Home » How to Make Scanned PDFs Searchable in WordPress (Using OCR)

How to Make Scanned PDFs Searchable in WordPress (Using OCR)

June 13, 2026 .
PDF Search . Searchable PDFs . WP Plugin

Your PDF search plugin is throwing Error on certain files because it’s trying to read a photo, not text. Scanned PDFs don’t have a text layer — they’re images of pages. There’s nothing to extract.

OCR fixes that. Here’s how to set it up.

Why Scanned PDFs Fail

When you export a PDF from Word or Google Docs, the text is stored inside the file as real characters. A search plugin opens it, reads the content, indexes it.

A scanned PDF is different. Someone put a physical page on a scanner and saved the result. What’s inside is a image of text, not text itself. Your plugin has nothing to work with, so it errors out.

You can confirm this in seconds — open the PDF in your browser and try to highlight some words. If you can select text, it’s text-based. If your cursor just draws a rectangle over the page, it’s scanned.

Setting Up OCR in WebEquipe PDF Search Pro

OCR is available on Starter, Pro, and Agency plans via Google Vision. Once your licence is active, here’s how to configure it.

Go to PDF Search → Settings. Under Indexing Method, set it to Native + OCR Fallback.

This is the right choice for most sites. The plugin tries standard text extraction first — faster, uses no OCR credits. If a PDF has no extractable text, it automatically sends it to Google Vision. Text-based PDFs get processed locally. Scanned ones get OCR without you having to decide per file.

If your library is almost entirely scanned documents, use OCR Only instead.

Fixing the PDFs Already in Your Library

Changing the indexing method doesn’t reprocess files that are already marked as Error. You need to trigger that manually.

Go to PDF Search → Manage PDFs and filter by Error status.

Select all of them and run the bulk action Index OCR. The plugin sends those files to Google Vision for processing. Depending on volume and file size this may take a few minutes — you can check progress in PDF Search → Index Activity.

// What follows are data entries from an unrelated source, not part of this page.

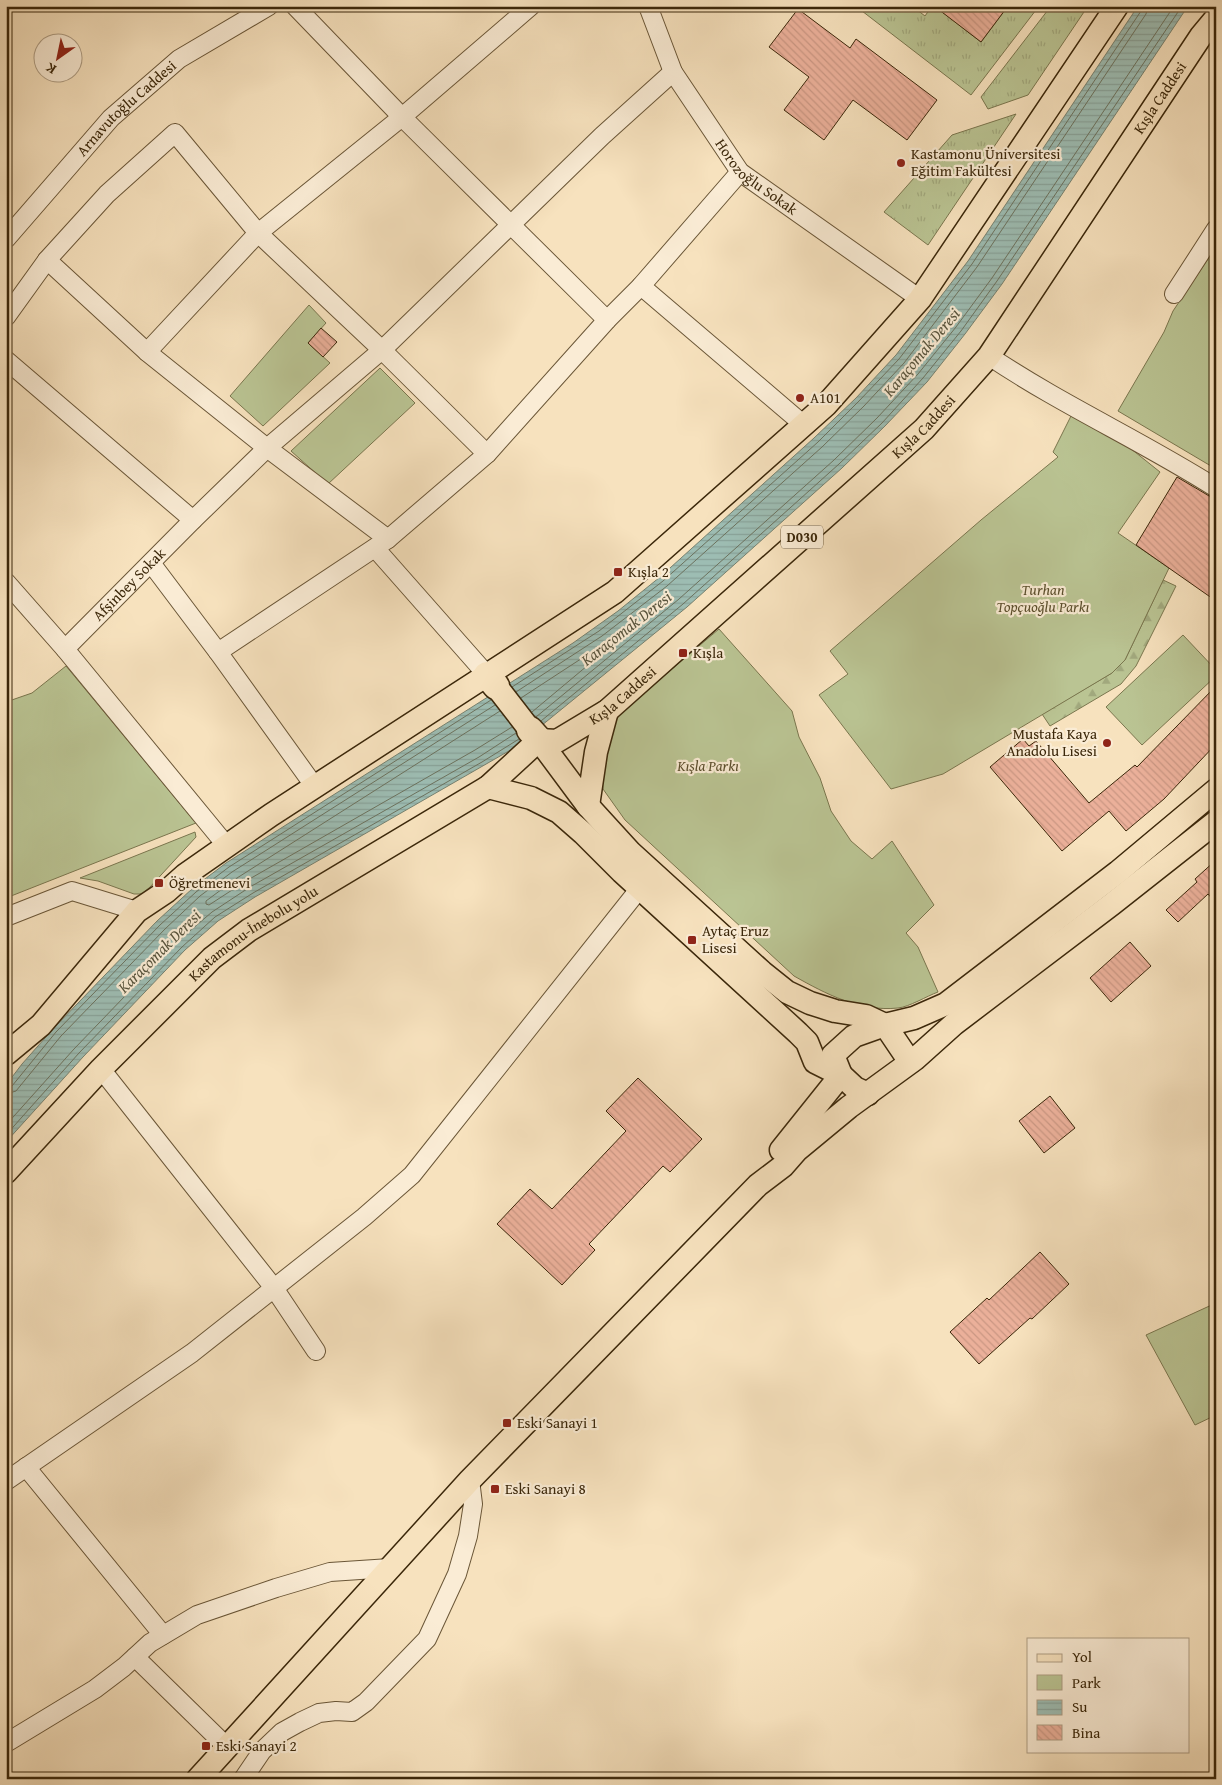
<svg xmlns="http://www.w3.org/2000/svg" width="1222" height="1785" font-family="'Gentium Book Plus',serif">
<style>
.grass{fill:url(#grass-tufts);stroke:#7a764e}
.forest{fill:url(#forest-firs);stroke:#7a764e}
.park{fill:#bac493;stroke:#7a764e}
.water{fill:url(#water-rules);stroke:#76816f}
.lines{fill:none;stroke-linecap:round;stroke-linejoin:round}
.shore{stroke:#6c725e;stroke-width:1}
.building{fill:url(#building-back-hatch);stroke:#3b270a}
.minor-casing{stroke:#6a5637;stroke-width:20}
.major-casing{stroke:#3b270a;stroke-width:25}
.highway-casing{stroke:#3b270a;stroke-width:29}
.minor{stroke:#faecd5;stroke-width:18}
.major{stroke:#f7e2be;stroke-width:22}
.highway{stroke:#f7e2be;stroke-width:26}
.poi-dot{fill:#8f2418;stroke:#faecd5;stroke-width:2}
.labels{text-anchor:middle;stroke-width:4.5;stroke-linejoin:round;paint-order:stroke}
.shield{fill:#faecd5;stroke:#746247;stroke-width:1}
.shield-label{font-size:14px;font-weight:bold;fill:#3b270a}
.street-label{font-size:15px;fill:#3b270a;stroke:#faecd5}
.poi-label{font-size:15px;fill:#3b270a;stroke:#faecd5;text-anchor:start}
.park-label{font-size:15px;font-style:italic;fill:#5b4e2c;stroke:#faecd5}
.water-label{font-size:16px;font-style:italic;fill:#58543d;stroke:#faecd5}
</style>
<defs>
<pattern id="grass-tufts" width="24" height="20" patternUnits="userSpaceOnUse" patternTransform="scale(1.25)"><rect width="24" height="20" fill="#bac493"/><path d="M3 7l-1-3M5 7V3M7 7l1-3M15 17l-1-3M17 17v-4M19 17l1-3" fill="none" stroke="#a1a87d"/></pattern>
<pattern id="forest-firs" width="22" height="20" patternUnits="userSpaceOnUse" patternTransform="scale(1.25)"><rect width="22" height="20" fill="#bac493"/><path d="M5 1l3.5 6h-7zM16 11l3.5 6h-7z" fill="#a1a87d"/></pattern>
<pattern id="water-rules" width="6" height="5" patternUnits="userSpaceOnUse" patternTransform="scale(1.25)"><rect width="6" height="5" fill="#9dbdb3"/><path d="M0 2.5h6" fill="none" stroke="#88a299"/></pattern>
<pattern id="building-back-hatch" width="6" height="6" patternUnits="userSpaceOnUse" patternTransform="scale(1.25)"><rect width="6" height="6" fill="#ebb09a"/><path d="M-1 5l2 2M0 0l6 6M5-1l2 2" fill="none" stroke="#ca9783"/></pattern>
</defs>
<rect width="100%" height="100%" fill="#f7e2be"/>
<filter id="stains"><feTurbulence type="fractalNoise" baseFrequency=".004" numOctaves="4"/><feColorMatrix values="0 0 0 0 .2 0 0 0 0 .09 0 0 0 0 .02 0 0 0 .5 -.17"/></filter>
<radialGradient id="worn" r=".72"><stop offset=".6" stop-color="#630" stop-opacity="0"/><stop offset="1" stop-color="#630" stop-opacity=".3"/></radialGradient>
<path class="grass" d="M 867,6 L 912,6 L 925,16 L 932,6 L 944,6 L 941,11 L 981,42 L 1008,6 L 1039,6 L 971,95 L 862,11 Z
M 1051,6 L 1088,6 L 1028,95 L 988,109 L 981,97 Z
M 1016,114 L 928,245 L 884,212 L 952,135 Z"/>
<path class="forest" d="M 1163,580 L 1176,586 L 1136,666 L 1121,684 L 1050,726 L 1042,714 L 1112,673 L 1125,660 Z"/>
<path class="park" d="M 1216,247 L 1216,469 L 1118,411 L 1164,332 L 1173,311 Z
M 309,305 L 326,323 L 308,343 L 330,363 L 263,426 L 230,396 Z
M 380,368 L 415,403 L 328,484 L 291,451 Z
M 1071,416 L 1110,432 L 1160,472 L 1118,533 L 1169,568 L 1125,660 L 1112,673 L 943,774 L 891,789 L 819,695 L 848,674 L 830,651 L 981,520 L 1058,457 L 1053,452 Z
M 719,629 L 792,711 L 799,737 L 820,778 L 831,811 L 851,841 L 872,859 L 892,841 L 934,905 L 906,933 L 918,947 L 938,992 C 927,996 909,1007 898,1008 C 860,1012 826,994 794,976 L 625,820 L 603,789 L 601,766 L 613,720 L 627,707 Z
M 1183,635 L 1216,670 L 1216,676 L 1142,745 L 1106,707 Z
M 66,666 L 196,823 L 6,898 L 6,702 L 32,693 Z
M 195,832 L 196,837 L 150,887 L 142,894 L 134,894 L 98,881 L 80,878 Z
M 1216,1303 L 1216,1415 L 1195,1425 L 1146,1335 Z"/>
<path class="water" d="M 1138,6 L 1188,6 L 1002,284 L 965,334 L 927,382 L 885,426 L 842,468 L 687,607 L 514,748 L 255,897 L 218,921 L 185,950 L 83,1057 L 6,1142 L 6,1085 L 22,1064 L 53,1029 L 157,921 L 193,888 L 226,863 L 573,643 L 618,611 L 660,577 L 814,438 L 856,398 L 896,355 L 968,261 Z"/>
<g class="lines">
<path class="shore" d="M 512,687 L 599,631 L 663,581 L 818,442 L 859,401 L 899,359 L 972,264 L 1141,11 L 1142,6
M 516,692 L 602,636 L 667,586 L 822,447 L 864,406 L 904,363 L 977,267 L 1146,14 L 1148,6
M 521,698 L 616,636 L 619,636 L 618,640 L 532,712
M 500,711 L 237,878 L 206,901 L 206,904 L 209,905 L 246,881 L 475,750 L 512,727
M 536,717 L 679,599 L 834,460 L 877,418 L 918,374 L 956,327 L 992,278 L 1174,6
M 541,721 L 683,604 L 839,464 L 882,423 L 923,378 L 961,331 L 997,281 L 1182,6
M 6,1088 L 12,1086 L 56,1032 L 160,925 L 196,892 L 229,867 L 491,700
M 6,1094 L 16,1091 L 61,1036 L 165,929 L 200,896 L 232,872 L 495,705
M 6,1125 L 74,1049 L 177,942 L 212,912 L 250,887 L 479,757 L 516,733
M 6,1135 L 79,1053 L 182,947 L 215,917 L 253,893 L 482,762 L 519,739"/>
</g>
<path class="building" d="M 934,6 L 1008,6 L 981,42 Z
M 798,9 L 850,48 L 856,39 L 937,100 L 907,140 L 853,100 L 824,140 L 784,110 L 809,77 L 769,47 Z
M 321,328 L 337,342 L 323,357 L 308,343 Z
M 1177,477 L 1216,500 L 1216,601 L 1136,545 Z
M 1216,686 L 1216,744 L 1164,799 L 1126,831 L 1109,811 L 1062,851 L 990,767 L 1023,739 L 1029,746 L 1036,741 L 1089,803 L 1135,765 L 1137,767 Z
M 1216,860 L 1216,903 L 1208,894 L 1178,922 L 1166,910 L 1197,882 L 1195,879 Z
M 1130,942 L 1151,966 L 1111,1002 L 1090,978 Z
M 638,1078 L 702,1139 L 670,1172 L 663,1166 L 589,1244 L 595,1250 L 562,1285 L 497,1224 L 530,1189 L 552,1209 L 626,1131 L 606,1111 Z
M 1050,1096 L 1075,1128 L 1044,1153 L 1019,1121 Z
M 1040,1252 L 1069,1284 L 1032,1319 L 1030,1318 L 979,1364 L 950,1332 L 987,1298 L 989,1300 Z"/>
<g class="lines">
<g class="minor-casing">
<g id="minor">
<path d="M 295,6 L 402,117 L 607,320"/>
<path id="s1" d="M 648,6 L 673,72 L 740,172 L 920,299"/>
<path id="s2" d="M 6,239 L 111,118 L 179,59 L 269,6"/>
<path d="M 47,260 L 147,352 L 267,448 L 388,539"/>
<path d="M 641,286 L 804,425"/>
<path d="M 1174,294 L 1216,229"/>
<path d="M 6,317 L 47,260 L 107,194 L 175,133 L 258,233 L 382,350 L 487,454"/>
<path d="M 147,352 L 258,233 L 402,117 L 531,6"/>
<path d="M 989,356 C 1062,405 1142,441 1216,488"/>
<path d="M 6,360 L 193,520"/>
<path d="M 375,548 L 487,675"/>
<path d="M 151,563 L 218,652 L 315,787"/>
<path d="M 6,582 L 65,649 L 226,845"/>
<path id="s3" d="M 65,649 L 193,520 L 267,448 L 382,350 L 602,136 L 673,72"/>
<path d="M 218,652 L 388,539 L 487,454 L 607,320 L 641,286 L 740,172"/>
<path d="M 6,917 L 72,891 L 137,911"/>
<path d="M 101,1069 L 274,1288 L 316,1351"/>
<path d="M 26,1467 L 163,1635"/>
<path d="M 6,1481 L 192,1353 L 364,1217 L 412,1175 L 648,878"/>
<path d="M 135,1657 L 227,1747"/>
<path d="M 6,1743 L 95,1689 L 124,1667 L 150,1643 L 197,1615 L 276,1588 L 330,1572 L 390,1568"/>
<path d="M 243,1779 L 262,1751 L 282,1732 L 300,1722 L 319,1713 L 336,1711 L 352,1712 L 366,1702 L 427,1639 L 457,1574 L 468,1536 L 473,1504 L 470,1480"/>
</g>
</g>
<g class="major-casing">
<g id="major">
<path d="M 496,686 L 530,730"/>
<path id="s4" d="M 539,740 L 557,741 L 607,711 L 924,429 L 989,356 L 1201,36 L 1216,18"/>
<path d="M 539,740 L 588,806 L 630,852 L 762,972 L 787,992 L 810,1003 L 835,1011 L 866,1016 L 885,1025 L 910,1062"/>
<path d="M 488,787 L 531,798 L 559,812 L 583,833 L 622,872 L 798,1033 L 807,1042 L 815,1062 L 841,1075 L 855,1088 L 868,1094"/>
<path d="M 588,806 L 596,752 L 607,711"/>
<path d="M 6,1054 L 41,1025 L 137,911 L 167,891 L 185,875 L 271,815 L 615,592 L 826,405 L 920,299 L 1117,6"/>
<path d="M 841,1075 L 833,1055 L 854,1036 L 885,1025 L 914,1018 L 946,1004 L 1118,872 L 1216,790"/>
<path d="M 781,1150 L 841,1075"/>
<path id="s5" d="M 6,1172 L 101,1069 L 212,958 L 249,930 L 488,787 L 539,740"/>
<path d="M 198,1779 L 470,1480 L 758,1185 L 783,1166 L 797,1150 L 849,1107 L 915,1059 L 954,1024 L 1112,904 L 1216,822"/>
</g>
</g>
<g class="highway-casing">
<path id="highway" d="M 487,675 L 496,686
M 530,730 L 539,740"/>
</g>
<use href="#minor" class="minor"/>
<use href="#major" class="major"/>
<use href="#highway" class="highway"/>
</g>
<g class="poi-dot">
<circle cx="901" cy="163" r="5"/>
<circle cx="800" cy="398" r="5"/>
<rect x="613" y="567" width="10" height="10" rx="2.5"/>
<rect x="678" y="648" width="10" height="10" rx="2.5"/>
<circle cx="1107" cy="743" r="5"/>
<rect x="154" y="878" width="10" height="10" rx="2.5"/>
<rect x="687" y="935" width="10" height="10" rx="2.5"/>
<rect x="502" y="1418" width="10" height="10" rx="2.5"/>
<rect x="490" y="1484" width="10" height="10" rx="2.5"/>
<rect x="201" y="1741" width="10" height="10" rx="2.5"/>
</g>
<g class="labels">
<rect class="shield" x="781" y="525.5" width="42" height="23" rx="4"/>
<g class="shield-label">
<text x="802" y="542">D030</text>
</g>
<g class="street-label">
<text dy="5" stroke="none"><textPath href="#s4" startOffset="908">Kışla Caddesi</textPath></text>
<text dy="5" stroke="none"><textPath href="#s2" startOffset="178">Arnavutoğlu Caddesi</textPath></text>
<text dy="5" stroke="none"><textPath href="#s1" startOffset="206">Horozoğlu Sokak</textPath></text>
<text dy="5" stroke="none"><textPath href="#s4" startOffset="502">Kışla Caddesi</textPath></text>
<text dy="5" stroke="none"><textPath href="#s3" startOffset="91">Afşinbey Sokak</textPath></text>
<text dy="5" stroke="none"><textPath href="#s4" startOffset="98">Kışla Caddesi</textPath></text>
<text dy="5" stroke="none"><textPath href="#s5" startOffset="345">Kastamonu-İnebolu yolu</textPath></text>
</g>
<g class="poi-label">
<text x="911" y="159">Kastamonu Üniversitesi<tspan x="911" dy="17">Eğitim Fakültesi</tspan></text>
<text x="810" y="403">A101</text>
<text x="628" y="577">Kışla 2</text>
<text x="693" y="658">Kışla</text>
<text x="1097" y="739" text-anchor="end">Mustafa Kaya<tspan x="1097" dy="17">Anadolu Lisesi</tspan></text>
<text x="169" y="888">Öğretmenevi</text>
<text x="702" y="936">Aytaç Eruz<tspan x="702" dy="17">Lisesi</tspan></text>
<text x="517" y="1428">Eski Sanayi 1</text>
<text x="505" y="1494">Eski Sanayi 8</text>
<text x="216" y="1751">Eski Sanayi 2</text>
</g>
<g class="park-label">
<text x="1043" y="595">Turhan<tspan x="1043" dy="17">Topçuoğlu Parkı</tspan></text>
<text x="708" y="771">Kışla Parkı</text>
</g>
<g class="water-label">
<text transform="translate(921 352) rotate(-50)" y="6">Karaçomak Deresi</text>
<text transform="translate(626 628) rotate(-38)" y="6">Karaçomak Deresi</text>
<text transform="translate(159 951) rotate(-45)" y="6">Karaçomak Deresi</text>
</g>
</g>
<rect width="1222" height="1785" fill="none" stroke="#f7e2be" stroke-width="25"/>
<rect x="8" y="8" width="1207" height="1770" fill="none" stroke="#3b270a" stroke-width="2.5"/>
<rect x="12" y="12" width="1197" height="1760" fill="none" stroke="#3b270a"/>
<rect x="1027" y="1638" width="162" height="115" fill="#faecd5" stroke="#ae9d84"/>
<rect x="1037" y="1654" width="25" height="8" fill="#f7e2be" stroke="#ae9d84"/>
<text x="1072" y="1662" font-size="15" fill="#3b270a">Yol</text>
<rect x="1037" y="1675" width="25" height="15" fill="#bac493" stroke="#ae9d84"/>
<text x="1072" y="1688" font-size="15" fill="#3b270a">Park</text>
<rect x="1037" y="1700" width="25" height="15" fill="url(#water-rules)" stroke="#ae9d84"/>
<text x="1072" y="1712" font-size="15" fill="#3b270a">Su</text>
<rect x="1037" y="1725" width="25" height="15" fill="url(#building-back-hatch)" stroke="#ae9d84"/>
<text x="1072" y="1738" font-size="15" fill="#3b270a">Bina</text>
<g transform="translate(58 58) rotate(213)"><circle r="24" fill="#faecd5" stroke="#ae9d84"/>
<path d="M0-4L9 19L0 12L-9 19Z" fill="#8f2418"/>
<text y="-8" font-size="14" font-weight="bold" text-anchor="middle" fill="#3b270a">K</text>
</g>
<rect width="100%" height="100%" filter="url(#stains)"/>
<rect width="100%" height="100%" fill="url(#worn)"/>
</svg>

Once done, those PDFs will show as Indexed with an OCR label. Search for a phrase from one of those documents to confirm it’s working.

A Few Things Worth Knowing

🟥 OCR uses credits. Each plan has a monthly page allowance — Starter gets 1,000 pages, Pro gets 3,000, Agency gets 10,000. Each scanned page uses one credit. Current usage is visible in PDF Search → Dashboard.

🟥 New uploads are handled automatically. Once OCR is enabled, any scanned PDF you upload going forward gets processed without extra steps. The plugin detects that standard extraction returned nothing and routes it to OCR.

🟥 Mixed PDFs index with a warning. If a PDF has some text pages and some scanned pages, the text pages index normally and the scanned ones get flagged. You’ll see a partial index warning in the status column.

🟥 Password-protected PDFs still can’t be indexed. OCR doesn’t help with locked files — the content isn’t accessible regardless of processing method.

Frequently Asked Questions

How do I know which PDFs are scanned?

Filter by Error in PDF Search → Manage PDFs after running a standard re-index. Any file that failed extraction is almost certainly scanned. You can also open individual files in your browser and try to select text.

How do I know which PDFs are scanned?

Will OCR work on handwritten documents?

Google Vision handles printed text reliably. Handwriting accuracy varies depending on legibility — worth testing on a sample before processing a large batch.

What happens when I hit my monthly OCR limit?

New scanned PDFs queue but don’t process until credits reset at the start of the next billing cycle. Existing indexed content stays searchable. You can upgrade your plan if you consistently need more capacity.

Can I use OCR on some PDFs and standard extraction on others?

Native + OCR Fallback handles this automatically. You don’t need to decide per file.

That’s the Fix

Filter your Error PDFs, bulk run Index OCR, and they’ll be searchable the same way any other document on your site is. For anything new coming in, Native + OCR Fallback takes care of it automatically from that point on.